A very old guide I found one of my HDD's

Creating your first buffer overflow

In a 32 bit Kali installation open a terminal and type the following command and set the value to 0
sudo nano /proc/sys/kernel/randomize_va_space
This will turn off ASLR on the system (this is a protection against buffer overflows)
Next type
nano overflow.c
And copy the following vulnerable code into the text box.
#include <stdio.h>
main() {
char *name;
char *dangerous_system_command;
name = (char *) malloc(10);
dangerous_system_command = (char *) malloc(128);
printf("Address of name is %d\n", name);
printf("Address of command is %d\n", dangerous_system_command);
sprintf(dangerous_system_command, "echo %s", "hello world!");
printf("whats your name?");
gets(name);
system(dangerous_system_command);
}
This code is written in C and essentially it creates 2 variables name and dangerous_system_command it then allocates a memory buffer for each variable. The next 2 print statements print out the address in memory. The program will then ask for your name, it uses the vulnerable command “gets” (which does not sanitise input). If the input is of correct size the program will print out “hello world” lets do this now.
type:
./overflow
to run the program and look at the memory addresses. you should be able to count the difference between them.
In my example the difference is 28250160 - 28250128 = 32. This means that any input of 32 characters or less the program will accept as a valid input, however anything over this then the program will not know how to handle it. lets try this now with some inputs.
As you can see, with a valid input we get the expected output “hello world!”
If we enter a string that is greater than 32 characters we see that we get an error message that looks like the shell command “r” can not be found. The letter “r” is the 33rd character of the input.

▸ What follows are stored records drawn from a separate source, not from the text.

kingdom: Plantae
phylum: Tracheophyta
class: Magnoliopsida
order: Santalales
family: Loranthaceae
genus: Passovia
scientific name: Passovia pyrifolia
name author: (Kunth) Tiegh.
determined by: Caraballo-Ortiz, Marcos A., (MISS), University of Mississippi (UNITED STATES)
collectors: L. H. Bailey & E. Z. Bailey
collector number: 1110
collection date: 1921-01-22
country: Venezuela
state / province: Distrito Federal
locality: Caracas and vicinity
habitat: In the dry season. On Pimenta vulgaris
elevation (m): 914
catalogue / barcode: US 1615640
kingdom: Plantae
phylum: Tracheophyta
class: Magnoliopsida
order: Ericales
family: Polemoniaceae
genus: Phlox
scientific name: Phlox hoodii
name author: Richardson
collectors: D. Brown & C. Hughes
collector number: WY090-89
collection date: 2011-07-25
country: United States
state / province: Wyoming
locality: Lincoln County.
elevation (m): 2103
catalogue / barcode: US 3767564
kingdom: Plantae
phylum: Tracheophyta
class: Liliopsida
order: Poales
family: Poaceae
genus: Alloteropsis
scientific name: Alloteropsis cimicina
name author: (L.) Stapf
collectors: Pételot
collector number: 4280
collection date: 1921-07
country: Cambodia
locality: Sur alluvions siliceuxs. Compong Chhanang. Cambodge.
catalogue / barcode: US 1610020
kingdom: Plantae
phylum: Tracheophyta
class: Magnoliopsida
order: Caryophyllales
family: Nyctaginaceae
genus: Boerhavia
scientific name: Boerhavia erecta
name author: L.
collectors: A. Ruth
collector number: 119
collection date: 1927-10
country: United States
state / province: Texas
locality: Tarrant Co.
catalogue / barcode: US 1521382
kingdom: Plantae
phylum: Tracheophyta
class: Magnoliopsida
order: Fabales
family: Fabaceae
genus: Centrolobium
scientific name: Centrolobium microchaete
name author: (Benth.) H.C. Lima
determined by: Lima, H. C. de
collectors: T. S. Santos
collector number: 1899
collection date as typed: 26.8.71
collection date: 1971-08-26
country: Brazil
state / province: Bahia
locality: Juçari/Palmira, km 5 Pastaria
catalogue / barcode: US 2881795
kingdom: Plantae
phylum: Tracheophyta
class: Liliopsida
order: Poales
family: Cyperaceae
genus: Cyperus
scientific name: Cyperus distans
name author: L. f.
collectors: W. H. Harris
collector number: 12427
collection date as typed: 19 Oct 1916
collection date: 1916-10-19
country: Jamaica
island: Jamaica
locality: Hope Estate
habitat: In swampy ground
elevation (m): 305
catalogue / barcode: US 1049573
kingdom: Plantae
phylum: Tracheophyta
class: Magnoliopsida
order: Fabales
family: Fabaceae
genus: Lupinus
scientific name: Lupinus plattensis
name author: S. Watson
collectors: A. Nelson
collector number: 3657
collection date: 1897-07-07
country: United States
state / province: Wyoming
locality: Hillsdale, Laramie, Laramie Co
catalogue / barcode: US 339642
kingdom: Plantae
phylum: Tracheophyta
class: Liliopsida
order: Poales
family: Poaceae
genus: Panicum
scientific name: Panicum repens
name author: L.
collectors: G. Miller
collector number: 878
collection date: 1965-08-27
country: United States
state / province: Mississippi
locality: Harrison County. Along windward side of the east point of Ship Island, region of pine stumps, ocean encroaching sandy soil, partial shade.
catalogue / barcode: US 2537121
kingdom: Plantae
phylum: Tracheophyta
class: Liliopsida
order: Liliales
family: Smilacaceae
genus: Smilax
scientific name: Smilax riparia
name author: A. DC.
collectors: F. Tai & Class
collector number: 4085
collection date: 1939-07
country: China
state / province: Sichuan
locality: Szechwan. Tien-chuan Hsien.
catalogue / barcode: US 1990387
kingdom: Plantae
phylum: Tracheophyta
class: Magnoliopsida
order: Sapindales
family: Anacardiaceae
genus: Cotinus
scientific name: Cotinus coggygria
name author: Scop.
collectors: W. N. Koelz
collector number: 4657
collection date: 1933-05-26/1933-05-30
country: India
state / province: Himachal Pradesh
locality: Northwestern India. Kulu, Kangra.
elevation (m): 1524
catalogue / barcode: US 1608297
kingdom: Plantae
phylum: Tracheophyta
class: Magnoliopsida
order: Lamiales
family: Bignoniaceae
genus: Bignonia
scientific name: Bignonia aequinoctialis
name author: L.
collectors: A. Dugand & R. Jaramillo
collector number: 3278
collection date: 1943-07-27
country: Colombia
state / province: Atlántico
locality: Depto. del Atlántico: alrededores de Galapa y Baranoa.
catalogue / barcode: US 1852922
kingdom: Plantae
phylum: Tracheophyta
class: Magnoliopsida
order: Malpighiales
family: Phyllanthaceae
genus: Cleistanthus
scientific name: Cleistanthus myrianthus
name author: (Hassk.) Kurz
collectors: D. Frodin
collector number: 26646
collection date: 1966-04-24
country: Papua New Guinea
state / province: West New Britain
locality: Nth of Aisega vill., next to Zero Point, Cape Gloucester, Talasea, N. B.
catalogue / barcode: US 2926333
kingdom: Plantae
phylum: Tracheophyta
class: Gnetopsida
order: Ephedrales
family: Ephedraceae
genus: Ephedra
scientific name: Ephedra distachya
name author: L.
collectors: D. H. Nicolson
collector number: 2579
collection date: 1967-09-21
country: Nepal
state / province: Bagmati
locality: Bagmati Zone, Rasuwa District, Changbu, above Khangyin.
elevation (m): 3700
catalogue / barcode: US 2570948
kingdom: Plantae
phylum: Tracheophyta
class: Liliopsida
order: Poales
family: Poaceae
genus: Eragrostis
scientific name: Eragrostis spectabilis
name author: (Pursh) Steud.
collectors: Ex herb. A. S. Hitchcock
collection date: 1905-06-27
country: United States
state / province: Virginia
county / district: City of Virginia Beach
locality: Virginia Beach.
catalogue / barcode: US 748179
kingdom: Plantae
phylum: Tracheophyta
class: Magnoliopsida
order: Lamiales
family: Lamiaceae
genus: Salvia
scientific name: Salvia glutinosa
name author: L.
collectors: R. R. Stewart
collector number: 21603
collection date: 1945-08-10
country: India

So if we know the program has a 32 length buffer and that if we overflow the name variable of 32 bytes we end up in a command variable, why not forge a command at the end of our buffer overflow. To do this we would need a string of 32bit length and a command at the end of it. like so:
12345678901234567890123456789012cat /etc/passwd
The command cat /etc/password is the command we are trying to inject which will read the linux file system password file.